Title - Mr. Popular And I
Author - thefreakoffreaks
Started - 28th July, 2020
Finished - 30th July, 2020
Heart list - 💜🤎》》》》》◇《《《《《
(Before reading)
Same old badboy-goodgirl teenage romance. Why am I getting myself into this when I'm done with these kinda books? Well, honestly I don't know. It's been in my library for a long time. I know it's gonna be cliche, but the fact that I'll be an adult next month gives me major FOMO when it comes to teenfics. College admissions are making me anxious and I want some distraction (when actually I need to focus and sort everything out). Ugh.(While reading)

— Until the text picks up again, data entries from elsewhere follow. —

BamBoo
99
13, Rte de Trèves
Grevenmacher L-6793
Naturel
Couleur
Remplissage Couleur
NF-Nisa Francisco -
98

Now that I think about it this whole badboy-teenfics-obsession is something freaking 2020 did to me. I wasn't reading much wattpad content in 2019 and the amount of reading I did was pretty average. I'd barely read 30 books last year and it's already more than 40 in just seven months. I would like to blame this on my college, tuitions and the board as these books turned out to be a major distraction from all the stress.Bollywood already had done enough damage. But then I started reading these stupid teenfics. I was never fond of living in reality and since I started reading books, I'm far from it. These books have put some major fictional things in my head I'm more afraid to face the reality. I need to stop reading. Seriously.

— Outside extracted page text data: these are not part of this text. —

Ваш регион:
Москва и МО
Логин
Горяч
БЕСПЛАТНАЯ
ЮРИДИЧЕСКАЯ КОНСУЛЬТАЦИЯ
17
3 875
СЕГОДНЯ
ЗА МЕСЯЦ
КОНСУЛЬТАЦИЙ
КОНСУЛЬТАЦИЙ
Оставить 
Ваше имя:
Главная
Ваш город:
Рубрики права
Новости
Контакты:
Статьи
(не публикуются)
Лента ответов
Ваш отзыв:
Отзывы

It's toooooo long man. I've read 33 chapters in last 24 hours and it's barely half of it.
(After reading)
Firstly, if the author is reading this, I'm sorry. I chose the wrong time to read this book. It was unfair to the book to read it when I didn't really want to. Maybe you already figured it out but this is going to be more of a rant than review.Lea's house turns into a pile of bricks due to termites attack and she and her family overnight become homeless. A friend of her father offers them to stay at his house (more like a mantion) who happens to be the father of the popular River Parkar.
I don't want to describe their characters. It's same old cliche. She's a nerdy, clumsy girl. He's a badboy with all the glorious looks. The exception here is that he has a girlfriend.
If I remember it correctly, it was the cover which caught my eye. And then how many times have I read or watched the male and female leads living in the same place? Not much. So that's how it landed in my library.
To be honest, I wasn't really into the book as I'm with other books. I just wanted to finish it in a day or two. The third day kinda annoyed me and I skipped paragraphs and just finished it. It would have took around five days if I had read it some other time. And I definitely would have liked it more if I'd read it four months back or whenever I first saw it. I guess I'm tired of reading same things again and again.
It was really cliche in first few chapters. Like Lea being attracted to River and him cheating on his girlfriend for her and all. And the complications of relations, my god. River and Emily and their respective parents and then the triangle among Emily, Nick and Ky. My mind was blown when I read it all. I've known only two pairs of twins in my entire life but in books it's as normal as... I can't think of anything, but you get the point, right?
It got so intense and full of drama in second half. If someone who read first few chapters mistakenly opens one of the last, it will be difficult to believe it's the same book. It was not what I'd expected it to be but I'm sure, I would have enjoyed it more only if I had read it on right time. Six years is a long time taken to write a book. The author has definitely improved a lot if we compare the first and last chapter.
I'd randomly opened some chapters and on the length of them I assumed it was short. But I was fooled. It turned out to be so long. Or I felt like that in the rush to finish it. I was up till 4 am the night I started reading. I would be lying if I said I didn't enjoy the book. It was on my mind from the moment I wake up next afternoon until I started reading again. I did overreading again and I hate myself for that.
Although I shouldn't have read it now, I might not have read it in future. With everything happening with the college admissions I don't feel like reading. Shouldn't have forced myself to do that. Reading books is not the same as it was last year. I can't point out exactly how it changed but... I read lesser last year, but I was not pushing myself to do that like I did this time. Maybe reading was not the best solution or I chose the wrong book. Whatever. I'm going to take a break from reading books. Or at least teenfics. Maybe I'll never come back to them. I don't know. I don't know anything.
Okay, I don't think I have anything more to say. The book was good. The four months older version of me would have loved it. Maybe I'll read it again sometime with clear mind.
Hi everyone! Don't have anything much to say. I'm trying to figure out what to do with college. It's a mess.